‘Composition Levy’ (the Scheme) is expressed as an alternative method for levy of tax* under the recently passed CGST Act, designed for small taxpayers with turnover within the prescribed limit and subject to other conditions (see below). The Scheme seeks to reduce the burden of regulatory compliance, impose lower rates of taxation and provide incentives to the said small businesses etc. engaged in the supply of taxable goods.
*Tax is required to be paid on ‘reverse charge’ basis by the recipient of such categories of goods or services (or both) as notified for such purposes.
*CGST on supply of ‘taxable goods or services’ (or both) by an unregistered supplier to a registered person, is required to be paid by the latter recipient on ‘reverse charge’ basis.
Composition Rules (draft)
> For matters under the Composition Levy Scheme pertaining to prescribed eForms for intimation of opting, effective dates, applicable conditions and restrictions, period of validity and rates of tax, read the recently issued draft ‘Composition Rules‘
Section 2 of the Central Goods and Services Tax Act 2017 (CGST Act) lists the various definitions (subject to context) to various key words, terms and phrases, some of which for the purpose of ‘composition levy‘ have been provided below ––
“Aggregate turnover” means the aggregate value of all taxable supplies (excluding the value of inward supplies on which tax is payable by a person on reverse charge basis), exempt supplies, exports of goods or services or both and inter-State supplies of persons having the same Permanent Account Number, to be computed on all India basis but excludes central tax, State tax, Union territory tax, integrated tax and cess.
“Electronic commerce” means the supply of goods or services or both, including digital products over digital or electronic network;
“Electronic commerce operator” means any person who owns, operates or manages digital or electronic facility or platform for electronic commerce.

TASK PROMPT:
Please answer from the composition levy passage: under the CGST Act, who must pay the tax when an unregistered supplier supplies taxable goods or services to a registered person?

Data excerpts:
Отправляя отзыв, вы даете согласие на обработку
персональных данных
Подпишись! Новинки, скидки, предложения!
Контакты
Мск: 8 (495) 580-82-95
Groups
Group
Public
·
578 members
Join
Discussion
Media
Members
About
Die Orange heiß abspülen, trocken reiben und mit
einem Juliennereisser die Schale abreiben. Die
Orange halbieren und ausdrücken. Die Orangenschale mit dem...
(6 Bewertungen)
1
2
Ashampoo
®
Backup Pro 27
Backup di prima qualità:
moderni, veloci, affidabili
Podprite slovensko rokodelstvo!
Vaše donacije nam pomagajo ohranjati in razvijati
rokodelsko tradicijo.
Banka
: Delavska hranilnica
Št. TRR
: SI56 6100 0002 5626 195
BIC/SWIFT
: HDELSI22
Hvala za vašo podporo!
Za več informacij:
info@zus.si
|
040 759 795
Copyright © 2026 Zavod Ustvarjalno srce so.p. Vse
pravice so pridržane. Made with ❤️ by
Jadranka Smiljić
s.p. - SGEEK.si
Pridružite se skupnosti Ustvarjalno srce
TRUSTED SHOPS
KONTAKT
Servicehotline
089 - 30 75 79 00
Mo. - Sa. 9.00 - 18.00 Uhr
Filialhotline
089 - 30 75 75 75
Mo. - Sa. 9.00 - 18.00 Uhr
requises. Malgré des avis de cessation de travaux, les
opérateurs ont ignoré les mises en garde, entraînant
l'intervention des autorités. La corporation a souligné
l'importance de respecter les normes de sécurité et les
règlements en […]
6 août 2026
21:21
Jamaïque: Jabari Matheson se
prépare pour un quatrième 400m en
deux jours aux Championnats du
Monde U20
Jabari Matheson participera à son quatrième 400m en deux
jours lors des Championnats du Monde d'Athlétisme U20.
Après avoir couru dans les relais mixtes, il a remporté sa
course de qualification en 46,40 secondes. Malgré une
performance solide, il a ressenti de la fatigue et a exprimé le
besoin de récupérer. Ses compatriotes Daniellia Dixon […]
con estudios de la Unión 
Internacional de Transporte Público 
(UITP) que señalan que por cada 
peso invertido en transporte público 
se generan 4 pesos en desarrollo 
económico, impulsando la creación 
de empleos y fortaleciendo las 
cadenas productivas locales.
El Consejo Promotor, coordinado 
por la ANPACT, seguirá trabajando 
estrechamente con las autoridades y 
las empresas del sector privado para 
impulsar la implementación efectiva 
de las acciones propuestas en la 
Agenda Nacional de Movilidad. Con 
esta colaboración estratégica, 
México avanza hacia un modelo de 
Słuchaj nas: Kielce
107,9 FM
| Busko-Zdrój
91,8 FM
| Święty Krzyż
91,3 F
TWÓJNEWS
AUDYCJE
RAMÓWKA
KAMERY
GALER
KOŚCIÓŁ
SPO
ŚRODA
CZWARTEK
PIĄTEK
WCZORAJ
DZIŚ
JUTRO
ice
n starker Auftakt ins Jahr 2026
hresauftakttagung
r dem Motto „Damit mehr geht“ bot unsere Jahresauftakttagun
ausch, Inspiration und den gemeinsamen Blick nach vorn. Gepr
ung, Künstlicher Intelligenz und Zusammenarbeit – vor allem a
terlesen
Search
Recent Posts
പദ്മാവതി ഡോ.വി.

RESPONSE BOX:
The registered person receiving the supply pays it on a reverse charge basis.